▸ **Tarefa**:
Escreva a continuação do texto sobre a revolução necessária no futebol, a partir da última frase apresentada.

▸ **Trecho do texto**:
※
A grande revolução a fazer no futebol

Entre para nossa lista e receba conteúdos exclusivos e com prioridade
Entre para nossa lista e receba conteúdos exclusivos e com prioridade

O Edgar Morin, num livro de vários autores, Éduquer pour l´Ére Planetaire, escreveu, na página 26: “A ideia de verdade é a maior fonte de erro que se possa imaginar – o maior erro existe, quando nos julgamos possuidores do monopólio da verdade”. Porque sou um simples teórico do Desporto (embora as minhas leituras, a minha investigação e o ter convivido e esbanjado aprendizagem com verdadeiros mestres do “fenômeno desportivo”) não é sem receio que me lanço ao tema, em epígrafe. Aliás, já tanto se escreveu sobre o futebol, espíritos de escol e puros oportunistas, que muitos serão os que pensam que pouco mais haverá a acrescentar. No entanto (e não é a primeira vez que o faço) não viro a cara ao risco e adianto que o futebol (e portanto o desporto) precisa, para continuar a desenvolver-se, de uma revolução científica ou, segundo Bachelard, de uma rutura epistemológica. Porquê? Porque, normalmente, quando se fala de futebol, quase sempre em monólogos ou diálogos arrebatados e arrebatadores, nunca se faz do Homem, na sua integralidade, o objeto de estudo, mas a tática, os erros da arbitragem, problemas de ordem econômica e biomédica, etc. Assim, o futebol parece ser ciência, não do Homem, mas da sua ausência. No futebol de muitos estudiosos e “agentes do futebol”, o termo Homem designa, não o tema fundante das falas ou dos escritos, mas apenas um intervalo entre palavras, palavras, palavras, ou seja, entre verdadeiros obstáculos epistemológicos. Tenho para mim que o desporto é um dos aspetos da motricidade humana . Nele, estuda-se, teoriza-se, pratica-se uma atividade humana que é “jogo e movimento e agonismo e instituição e projeto” (Gustavo Pires). Uma atividade humana muito próxima do domínio público e que dificilmente escapa, por isso, às controvérsias inflamadas do senso comum. Mas sempre uma atividade humana…

Marcos Guterman, jornalista brasileiro e doutor em História, pela USP, é o autor do livro O futebol explica o Brasil (Editora Contexto, S. Paulo, 2009) onde se lê: “O futebol é o maior fenômeno social do Brasil. Representa a identidade nacional e também consegue dar significado aos desejos de potência da maioria absoluta dos brasileiros. Essa relação, de tão forte, é vista como parte da própria natureza do país – as explicações, para o fenômeno, vão mais na direção da Antropologia que da História. O que este livro mostra é que o futebol, pelo contrário, não é um mundo à parte, não é uma espécie de Brasil paralelo. É pura construção histórica, gerado como parte indissociável dos desdobramentos da vida política e econômica do Brasil. O futebol, lido corretamente, consegue explicar o Brasil” (p. 9). Que o mesmo é dizer: porque o conteúdo das ciências humanas são práticas significantes, capazes de transformar o Homem, a Vida, a Sociedade e a História, elas transgridem o conceito positivista de ciência; nelas, há mais do que natureza, há também cultura, há mais do que razão, há também sentimento, há mais do que história, há também profecia, há mais do que factos, há também valores, há mais do que mathesis, há também desejo, há mais do que movimento, há também intencionalidade. O estatuto epistemológico das ciências humanas (e portanto da motricidade humana e do futebol) diz-nos que as ciências da natureza, onde predomina a física e a matemática, não têm condições para determinar o vivido. Por isso, muitos cientistas do desporto, que reduzem o gesto desportivo a números e que buscam apoio tão-só em autores de língua inglesa, e portanto empiristas até à medula, situam as ciências humanas na parte inferior da escala do saber objetivo.
※
▸ **Material**:
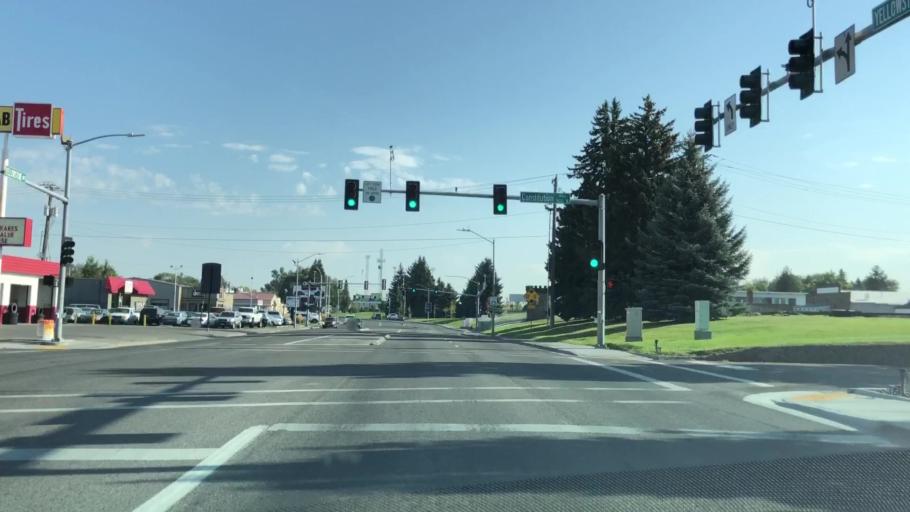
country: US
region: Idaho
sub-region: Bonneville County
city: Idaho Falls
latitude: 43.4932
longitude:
※
▸ **Resposta**:
Do que venho de escrever se infere que o treinador desportivo e o professor de Educação Física, na Escola (cfr. “A Escola e o Desporto em Portugal”, de Vítor Serpa, na edição de 2014/9/6, deste jornal) têm muito mais que trabalhar e avaliar do que as capacidades físicas e os aspetos técnico-táticos do rendimento de uma equipa. Para algumas pessoas, que vivem em 2014 (e não em 1914) as ciências da natureza (ou empírico-formais) são objetivas, indiscutíveis, em contraste com as ciências humanas que, situadas na ordem dos valores e das significações, não podem matematizar-se, nem objetivar-se. Em linguagem coloquial e decerto vincada pela minha ignorância, eu permito-me lembrar a estes cientistas que a física e a microfísica fornecem, em muitos casos, explicações distintas e divergentes do mesmo fenômeno. E nem por isso se aponta, na microfísica, defeitos, carências ou fraquezas de ordem científica. No futebol (ou seja, em plena área das ciências humanas) podem repetir-se, em muitas situações. as palavras de Jorge Luís Borges (cito de cor): “Não posso dar-te soluções para todos os problemas da vida. Nem tenho respostas para as tuas dúvidas e receios. Mas quero escutar-te e procurá-las contigo”. José Mourinho já afirmou convicto. “O meu pensamento sobre o futebol nasce da união universidade-futebol”. E chega mesmo a dizer: “Um clube de futebol deve viver em torno das ideias do seu treinador”. Pep Guardiola referiu, com naturalidade, em 20/7/2009, no Barça: “O grande desafio, para nós, é manter o espírito, as ideias da temporada anterior”. Para José Mourinho e Pep Guardiola, os êxitos e até a naturalidade expositiva e convincente do treinador resultam, muito sumariamente, de ter ideias confirmadas pela prática. E, para ter ideias, também é preciso estudo, certas relações interdisciplinares e organização. Volto ao Edgar Morin, no livro acima citado: “O conhecimento não é a acumulação de dados ou de informações, mas a sua organização” (p. 38).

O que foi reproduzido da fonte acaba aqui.